Russia has also attempted to intimidate the West over the Baltic republics, which are NATO allies. On April 14, 2016, a Russian SU-27 fighter jet came within 50 feet of a U.S. RC-135 reconnaissance aircraft over the Baltic Sea. The incident took place two days after a simulated Russian aerial assault against the guided missile destroyer U.S.S. Donald Cook in the Baltic Sea, with one of the jets coming to within 30 feet of the warship.

The Baltic republics pose no danger to Russia, but they are useful foils to stoke the aggressive Russian nationalism that the Putin regime uses to solidify its hold on power. The requirements of the Putin regime, in turn, pose a serious potential danger to the West. Russia cannot defeat the United States or NATO in an all-out war, but it has strategic superiority in the Baltics, where it could provoke a conflict and then threaten to use nuclear weapons, presenting NATO with a choice of escalation or backing down.

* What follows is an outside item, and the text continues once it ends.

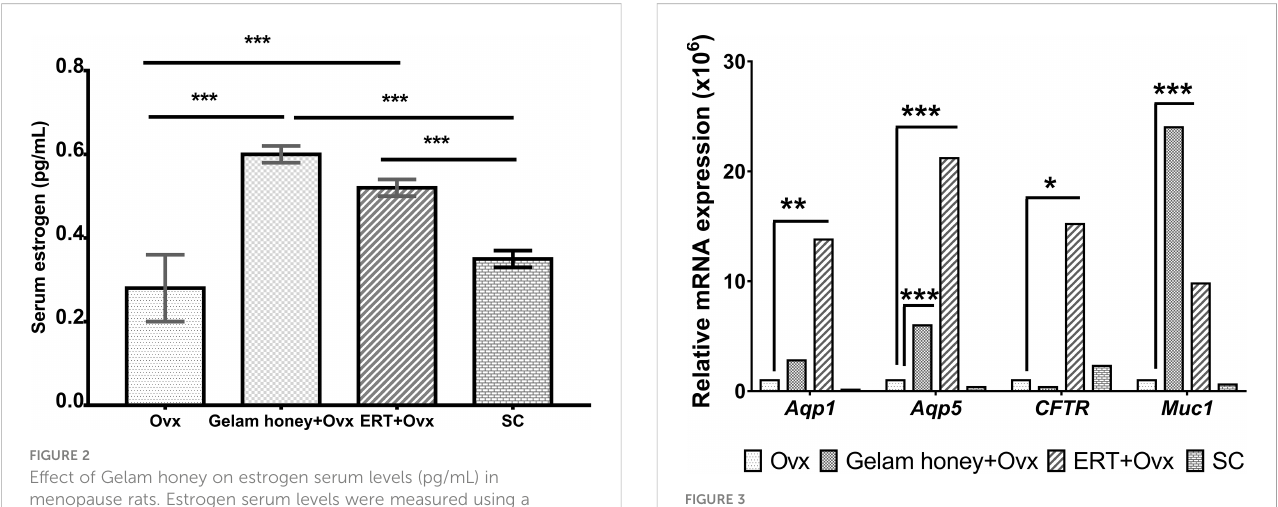
FIGURE 3 mRNA mean expression for genes Aqp1, Aqp5, CFTR and Muc1 in vagina tissues. The level of signi fi cance was set at p < 0.05 (*), p < 0.01 (**), and p < 0.001 (***) Gelam honey+Ovx: Gelam honey and bilateral oophorectomized group. ERT+Ovx: Estrogen replacement therapy and bilateral oophorectomized group. Ovx: Bilateral oophorectomized group. SC: Sham group.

If the United States is unwise enough to try to use Russia as a partner against terrorism, it should not be misled into thinking that the Russians will take U.S. interests or global security into account. Such cooperation would involve acceding to Russian hegemony in the Middle East, no matter how much violence that creates, and abandoning U.S. friends and allies in the former Soviet space. It would also mean allowing for Russian interference in U.S. plans for strategic missile defense, which have already been met with a Russian decision to place nuclear-capable Iskander missiles in its Kaliningrad region, adjacent to Poland and Lithuania.

The safest policy for the United States is to engage with Russia only in cases, such as dealing with refugees and the evacuation of civilians, where such contact cannot be avoided. There should certainly be no quid pro quo for Russian support in the form of the sacrifice of U.S. commitments to its principles and trusted allies.

U.S. leaders should not allow themselves to be drawn into Russians' surrealistic logic. Far more advisable is to base policy on an objective evaluation of Russian actions. Those actions make clear that Russia does not qualify as a partner of the United States but instead is seeking to reinforce the hold on power of a small corrupt ruling group with the help of a propagandized population. Accordingly, Russia needs nothing so much as to be deterred.